=== DATASET ===
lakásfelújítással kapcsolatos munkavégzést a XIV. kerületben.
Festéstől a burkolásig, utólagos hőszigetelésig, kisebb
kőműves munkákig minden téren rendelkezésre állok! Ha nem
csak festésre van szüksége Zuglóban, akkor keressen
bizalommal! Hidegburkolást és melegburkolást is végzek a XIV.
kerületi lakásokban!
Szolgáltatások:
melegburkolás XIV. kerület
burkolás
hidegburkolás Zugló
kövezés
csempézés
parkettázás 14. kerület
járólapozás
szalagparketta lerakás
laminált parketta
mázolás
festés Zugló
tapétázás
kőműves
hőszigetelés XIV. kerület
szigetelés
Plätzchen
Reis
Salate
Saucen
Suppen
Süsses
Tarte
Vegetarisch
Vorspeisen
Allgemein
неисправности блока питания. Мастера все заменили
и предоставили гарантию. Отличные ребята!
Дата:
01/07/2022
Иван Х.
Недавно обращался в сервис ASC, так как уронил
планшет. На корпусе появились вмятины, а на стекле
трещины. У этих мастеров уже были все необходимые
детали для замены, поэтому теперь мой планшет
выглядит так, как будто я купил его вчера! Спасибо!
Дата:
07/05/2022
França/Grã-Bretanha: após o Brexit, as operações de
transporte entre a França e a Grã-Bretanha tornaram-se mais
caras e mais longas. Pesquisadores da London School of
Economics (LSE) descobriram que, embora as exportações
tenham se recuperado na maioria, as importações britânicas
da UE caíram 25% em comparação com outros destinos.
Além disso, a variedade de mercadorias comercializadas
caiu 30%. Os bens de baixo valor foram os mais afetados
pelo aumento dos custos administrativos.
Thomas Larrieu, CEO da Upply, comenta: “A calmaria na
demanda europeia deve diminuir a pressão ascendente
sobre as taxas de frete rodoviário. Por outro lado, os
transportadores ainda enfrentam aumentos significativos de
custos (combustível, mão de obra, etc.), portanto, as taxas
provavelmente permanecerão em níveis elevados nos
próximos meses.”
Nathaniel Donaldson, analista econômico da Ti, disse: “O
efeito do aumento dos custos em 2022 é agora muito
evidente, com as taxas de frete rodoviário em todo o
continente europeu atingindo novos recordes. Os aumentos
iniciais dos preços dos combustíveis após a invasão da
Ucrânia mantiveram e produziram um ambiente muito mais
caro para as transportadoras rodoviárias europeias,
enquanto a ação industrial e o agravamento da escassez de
===
- **AIM OF THE TASK**
Print out all the material above, unaltered.

- **FINAL ANSWER**
lakásfelújítással kapcsolatos munkavégzést a XIV. kerületben.
Festéstől a burkolásig, utólagos hőszigetelésig, kisebb
kőműves munkákig minden téren rendelkezésre állok! Ha nem
csak festésre van szüksége Zuglóban, akkor keressen
bizalommal! Hidegburkolást és melegburkolást is végzek a XIV.
kerületi lakásokban!
Szolgáltatások:
melegburkolás XIV. kerület
burkolás
hidegburkolás Zugló
kövezés
csempézés
parkettázás 14. kerület
járólapozás
szalagparketta lerakás
laminált parketta
mázolás
festés Zugló
tapétázás
kőműves
hőszigetelés XIV. kerület
szigetelés
Plätzchen
Reis
Salate
Saucen
Suppen
Süsses
Tarte
Vegetarisch
Vorspeisen
Allgemein
неисправности блока питания. Мастера все заменили
и предоставили гарантию. Отличные ребята!
Дата:
01/07/2022
Иван Х.
Недавно обращался в сервис ASC, так как уронил
планшет. На корпусе появились вмятины, а на стекле
трещины. У этих мастеров уже были все необходимые
детали для замены, поэтому теперь мой планшет
выглядит так, как будто я купил его вчера! Спасибо!
Дата:
07/05/2022
França/Grã-Bretanha: após o Brexit, as operações de
transporte entre a França e a Grã-Bretanha tornaram-se mais
caras e mais longas. Pesquisadores da London School of
Economics (LSE) descobriram que, embora as exportações
tenham se recuperado na maioria, as importações britânicas
da UE caíram 25% em comparação com outros destinos.
Além disso, a variedade de mercadorias comercializadas
caiu 30%. Os bens de baixo valor foram os mais afetados
pelo aumento dos custos administrativos.
Thomas Larrieu, CEO da Upply, comenta: “A calmaria na
demanda europeia deve diminuir a pressão ascendente
sobre as taxas de frete rodoviário. Por outro lado, os
transportadores ainda enfrentam aumentos significativos de
custos (combustível, mão de obra, etc.), portanto, as taxas
provavelmente permanecerão em níveis elevados nos
próximos meses.”
Nathaniel Donaldson, analista econômico da Ti, disse: “O
efeito do aumento dos custos em 2022 é agora muito
evidente, com as taxas de frete rodoviário em todo o
continente europeu atingindo novos recordes. Os aumentos
iniciais dos preços dos combustíveis após a invasão da
Ucrânia mantiveram e produziram um ambiente muito mais
caro para as transportadoras rodoviárias europeias,
enquanto a ação industrial e o agravamento da escassez de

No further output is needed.